People get this. In recent polls, Pew found that a majority (granted, a slim one) of those polled agreed that religious organizations should be given an exemption. Gallup found that six in 10 Americans were following the issue closely; that a majority agreed with religious leaders, not Obama; and that men and women generally shared the same view. The differences were mostly based on party identification, not gender, with independents split right down the middle. I don't think the president realized how politically risky the issue would be when he picked this fight.
In addition to Cardinal Wuerl and Cardinal Dolan of New York, Notre Dame University is suing as well. Two years ago this week, President Obama gave the commencement address at Notre Dame. Here's the key excerpt—a little long, but worth it:
A few days after I won the Democratic nomination, I received an e-mail from a doctor who told me that while he voted for me in the Illinois primary, he had a serious concern that might prevent him from voting for me in the general election. He described himself as a Christian who was strongly pro-life -- but that was not what was preventing him potentially from voting for me.
What bothered the doctor was an entry that my campaign staff had posted on my website -- an entry that said I would fight "right-wing ideologues who want to take away a woman's right to choose." The doctor said he had assumed I was a reasonable person, he supported my policy initiatives to help the poor and to lift up our educational system, but that if I truly believed that every pro-life individual was simply an ideologue who wanted to inflict suffering on women, then I was not very reasonable. He wrote, "I do not ask at this point that you oppose abortion, only that you speak about this issue in fair-minded words." Fair-minded words.

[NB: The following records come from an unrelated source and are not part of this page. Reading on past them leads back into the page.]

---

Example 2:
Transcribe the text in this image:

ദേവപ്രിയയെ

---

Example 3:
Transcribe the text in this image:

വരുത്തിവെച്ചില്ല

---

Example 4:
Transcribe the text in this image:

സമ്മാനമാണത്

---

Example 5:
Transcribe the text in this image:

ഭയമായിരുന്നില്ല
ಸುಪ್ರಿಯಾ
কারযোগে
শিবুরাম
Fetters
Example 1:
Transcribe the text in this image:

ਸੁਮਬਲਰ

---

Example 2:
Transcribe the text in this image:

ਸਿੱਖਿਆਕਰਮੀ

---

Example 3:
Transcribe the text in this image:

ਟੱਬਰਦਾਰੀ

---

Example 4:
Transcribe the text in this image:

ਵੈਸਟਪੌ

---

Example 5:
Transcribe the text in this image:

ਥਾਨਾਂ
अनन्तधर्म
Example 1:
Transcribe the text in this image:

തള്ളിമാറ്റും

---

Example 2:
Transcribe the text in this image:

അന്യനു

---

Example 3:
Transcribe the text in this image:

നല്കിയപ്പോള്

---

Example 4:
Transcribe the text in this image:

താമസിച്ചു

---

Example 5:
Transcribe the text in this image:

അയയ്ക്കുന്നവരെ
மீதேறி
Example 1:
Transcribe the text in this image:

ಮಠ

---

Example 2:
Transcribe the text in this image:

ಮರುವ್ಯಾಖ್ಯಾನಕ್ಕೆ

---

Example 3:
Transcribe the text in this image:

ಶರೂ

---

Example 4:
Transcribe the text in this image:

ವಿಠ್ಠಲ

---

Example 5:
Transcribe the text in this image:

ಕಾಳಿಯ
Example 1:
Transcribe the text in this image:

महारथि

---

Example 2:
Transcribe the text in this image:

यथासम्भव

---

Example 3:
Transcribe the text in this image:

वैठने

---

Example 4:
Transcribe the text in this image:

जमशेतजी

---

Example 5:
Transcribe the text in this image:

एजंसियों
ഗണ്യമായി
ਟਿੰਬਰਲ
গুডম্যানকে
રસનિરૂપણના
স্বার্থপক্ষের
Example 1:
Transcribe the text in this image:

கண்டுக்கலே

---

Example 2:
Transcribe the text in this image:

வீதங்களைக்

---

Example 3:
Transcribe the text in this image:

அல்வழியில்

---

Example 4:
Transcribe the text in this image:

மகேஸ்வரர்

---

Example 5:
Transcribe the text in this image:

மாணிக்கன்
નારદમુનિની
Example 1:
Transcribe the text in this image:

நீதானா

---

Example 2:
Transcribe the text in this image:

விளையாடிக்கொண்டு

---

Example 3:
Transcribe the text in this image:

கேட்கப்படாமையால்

After I read the doctor's letter, I wrote back to him and I thanked him. And I didn't change my underlying position, but I did tell my staff to change the words on my website. And I said a prayer that night that I might extend the same presumption of good faith to others that the doctor had extended to me. Because when we do that -- when we open up our hearts and our minds to those who may not think precisely like we do or believe precisely what we believe -- that's when we discover at least the possibility of common ground.
That's when we begin to say, "Maybe we won't agree on abortion, but we can still agree that this heart-wrenching decision for any woman is not made casually, it has both moral and spiritual dimensions.
So let us work together to reduce the number of women seeking abortions, let's reduce unintended pregnancies. (Applause.) Let's make adoption more available. (Applause.) Let's provide care and support for women who do carry their children to term. (Applause.) Let's honor the conscience of those who disagree with abortion, and draft a sensible conscience clause ..."
What a difference from two years ago. The "evolution" in Obama's thinking on this issue is disappointing. It goes to the heart of why so many people feel let down by him. The polarization and divisiveness are so unnecessary, and the president's gone a long way from extending the "same presumption of good faith" that was extended to him. Like Obama's position in the gay marriage debate, his stance feels politically motivated. I'd be willing to bet that letter-writing doctor will not be voting to re-elect the president.